▶ DATA UNDER STUDY:
+--

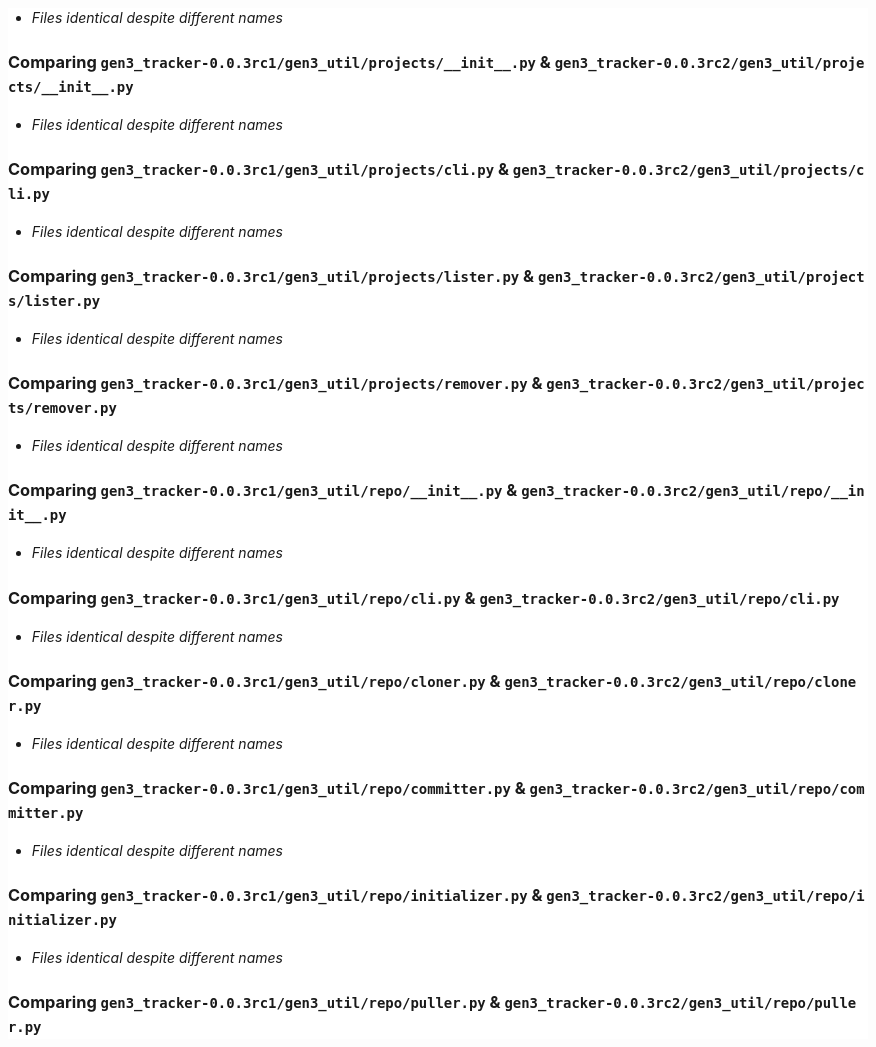  * *Files identical despite different names*

### Comparing `gen3_tracker-0.0.3rc1/gen3_util/projects/__init__.py` & `gen3_tracker-0.0.3rc2/gen3_util/projects/__init__.py`

 * *Files identical despite different names*

### Comparing `gen3_tracker-0.0.3rc1/gen3_util/projects/cli.py` & `gen3_tracker-0.0.3rc2/gen3_util/projects/cli.py`

 * *Files identical despite different names*

### Comparing `gen3_tracker-0.0.3rc1/gen3_util/projects/lister.py` & `gen3_tracker-0.0.3rc2/gen3_util/projects/lister.py`

 * *Files identical despite different names*

### Comparing `gen3_tracker-0.0.3rc1/gen3_util/projects/remover.py` & `gen3_tracker-0.0.3rc2/gen3_util/projects/remover.py`

 * *Files identical despite different names*

### Comparing `gen3_tracker-0.0.3rc1/gen3_util/repo/__init__.py` & `gen3_tracker-0.0.3rc2/gen3_util/repo/__init__.py`

 * *Files identical despite different names*

### Comparing `gen3_tracker-0.0.3rc1/gen3_util/repo/cli.py` & `gen3_tracker-0.0.3rc2/gen3_util/repo/cli.py`

 * *Files identical despite different names*

### Comparing `gen3_tracker-0.0.3rc1/gen3_util/repo/cloner.py` & `gen3_tracker-0.0.3rc2/gen3_util/repo/cloner.py`

 * *Files identical despite different names*

### Comparing `gen3_tracker-0.0.3rc1/gen3_util/repo/committer.py` & `gen3_tracker-0.0.3rc2/gen3_util/repo/committer.py`

 * *Files identical despite different names*

### Comparing `gen3_tracker-0.0.3rc1/gen3_util/repo/initializer.py` & `gen3_tracker-0.0.3rc2/gen3_util/repo/initializer.py`

 * *Files identical despite different names*

### Comparing `gen3_tracker-0.0.3rc1/gen3_util/repo/puller.py` & `gen3_tracker-0.0.3rc2/gen3_util/repo/puller.py`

+--

▶ TASK INSTRUCTIONS:
Scan the records above and count the lines that contain "projects". No text besides the count.

▶ WRITTEN RESPONSE:
4